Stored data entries
========

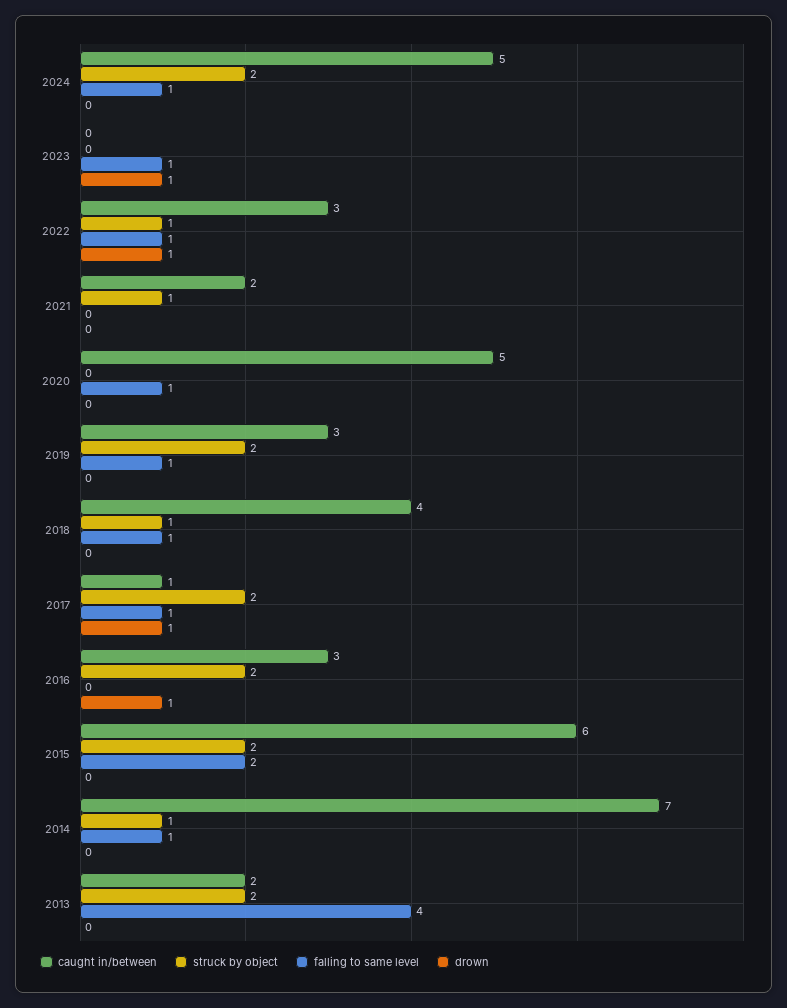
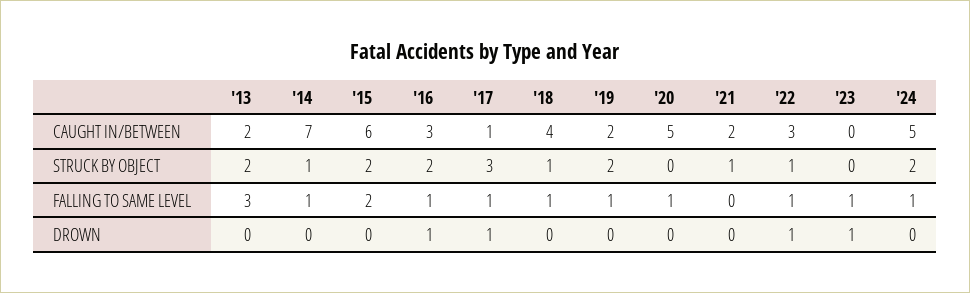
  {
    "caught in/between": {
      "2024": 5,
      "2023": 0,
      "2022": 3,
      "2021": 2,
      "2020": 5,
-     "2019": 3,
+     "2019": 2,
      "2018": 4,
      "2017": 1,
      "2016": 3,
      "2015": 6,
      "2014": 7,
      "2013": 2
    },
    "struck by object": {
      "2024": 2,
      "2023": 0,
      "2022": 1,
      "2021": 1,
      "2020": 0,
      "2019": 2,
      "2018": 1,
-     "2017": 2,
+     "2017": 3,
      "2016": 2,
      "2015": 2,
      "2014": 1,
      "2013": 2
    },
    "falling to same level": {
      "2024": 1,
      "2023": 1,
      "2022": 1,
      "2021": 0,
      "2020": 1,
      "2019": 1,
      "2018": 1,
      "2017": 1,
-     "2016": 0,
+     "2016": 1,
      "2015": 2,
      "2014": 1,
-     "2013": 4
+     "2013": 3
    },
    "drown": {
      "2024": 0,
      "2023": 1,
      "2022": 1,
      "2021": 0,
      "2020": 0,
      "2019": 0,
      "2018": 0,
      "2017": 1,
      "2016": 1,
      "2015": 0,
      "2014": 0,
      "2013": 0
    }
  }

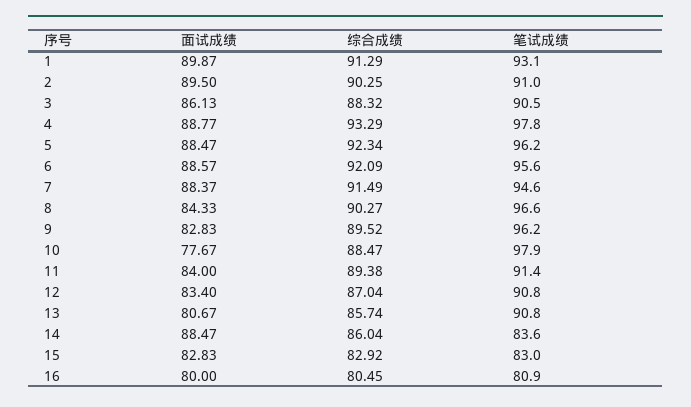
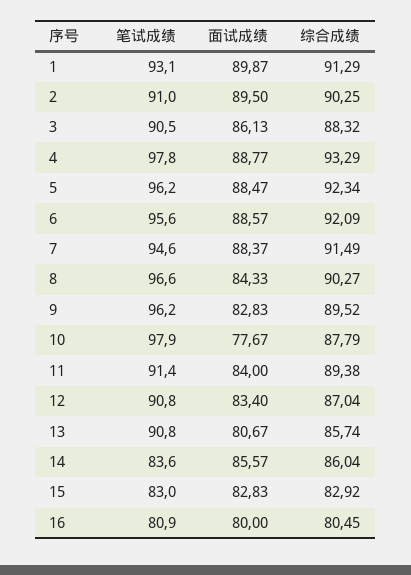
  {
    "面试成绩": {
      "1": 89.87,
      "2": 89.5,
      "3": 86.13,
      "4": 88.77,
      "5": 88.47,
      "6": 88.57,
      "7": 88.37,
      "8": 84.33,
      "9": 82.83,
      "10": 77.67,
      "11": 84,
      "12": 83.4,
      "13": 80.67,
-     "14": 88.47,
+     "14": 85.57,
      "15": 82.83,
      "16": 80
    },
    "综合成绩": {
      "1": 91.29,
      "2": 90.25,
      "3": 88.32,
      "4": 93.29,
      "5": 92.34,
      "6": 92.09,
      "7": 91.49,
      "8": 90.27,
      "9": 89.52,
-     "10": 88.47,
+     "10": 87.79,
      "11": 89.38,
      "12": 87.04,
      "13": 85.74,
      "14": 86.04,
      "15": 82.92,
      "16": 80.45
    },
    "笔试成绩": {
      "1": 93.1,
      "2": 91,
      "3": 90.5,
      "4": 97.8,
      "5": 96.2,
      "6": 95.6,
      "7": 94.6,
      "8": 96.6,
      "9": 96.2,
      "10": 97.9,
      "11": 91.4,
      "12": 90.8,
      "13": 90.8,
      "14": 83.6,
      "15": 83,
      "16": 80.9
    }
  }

========

__WORK INSTRUCTIONS__
Write out all the entries precisely as given, omitting each image.

__RESULT OF THE TASK__
  {
    "caught in/between": {
      "2024": 5,
      "2023": 0,
      "2022": 3,
      "2021": 2,
      "2020": 5,
-     "2019": 3,
+     "2019": 2,
      "2018": 4,
      "2017": 1,
      "2016": 3,
      "2015": 6,
      "2014": 7,
      "2013": 2
    },
    "struck by object": {
      "2024": 2,
      "2023": 0,
      "2022": 1,
      "2021": 1,
      "2020": 0,
      "2019": 2,
      "2018": 1,
-     "2017": 2,
+     "2017": 3,
      "2016": 2,
      "2015": 2,
      "2014": 1,
      "2013": 2
    },
    "falling to same level": {
      "2024": 1,
      "2023": 1,
      "2022": 1,
      "2021": 0,
      "2020": 1,
      "2019": 1,
      "2018": 1,
      "2017": 1,
-     "2016": 0,
+     "2016": 1,
      "2015": 2,
      "2014": 1,
-     "2013": 4
+     "2013": 3
    },
    "drown": {
      "2024": 0,
      "2023": 1,
      "2022": 1,
      "2021": 0,
      "2020": 0,
      "2019": 0,
      "2018": 0,
      "2017": 1,
      "2016": 1,
      "2015": 0,
      "2014": 0,
      "2013": 0
    }
  }

  {
    "面试成绩": {
      "1": 89.87,
      "2": 89.5,
      "3": 86.13,
      "4": 88.77,
      "5": 88.47,
      "6": 88.57,
      "7": 88.37,
      "8": 84.33,
      "9": 82.83,
      "10": 77.67,
      "11": 84,
      "12": 83.4,
      "13": 80.67,
-     "14": 88.47,
+     "14": 85.57,
      "15": 82.83,
      "16": 80
    },
    "综合成绩": {
      "1": 91.29,
      "2": 90.25,
      "3": 88.32,
      "4": 93.29,
      "5": 92.34,
      "6": 92.09,
      "7": 91.49,
      "8": 90.27,
      "9": 89.52,
-     "10": 88.47,
+     "10": 87.79,
      "11": 89.38,
      "12": 87.04,
      "13": 85.74,
      "14": 86.04,
      "15": 82.92,
      "16": 80.45
    },
    "笔试成绩": {
      "1": 93.1,
      "2": 91,
      "3": 90.5,
      "4": 97.8,
      "5": 96.2,
      "6": 95.6,
      "7": 94.6,
      "8": 96.6,
      "9": 96.2,
      "10": 97.9,
      "11": 91.4,
      "12": 90.8,
      "13": 90.8,
      "14": 83.6,
      "15": 83,
      "16": 80.9
    }
  }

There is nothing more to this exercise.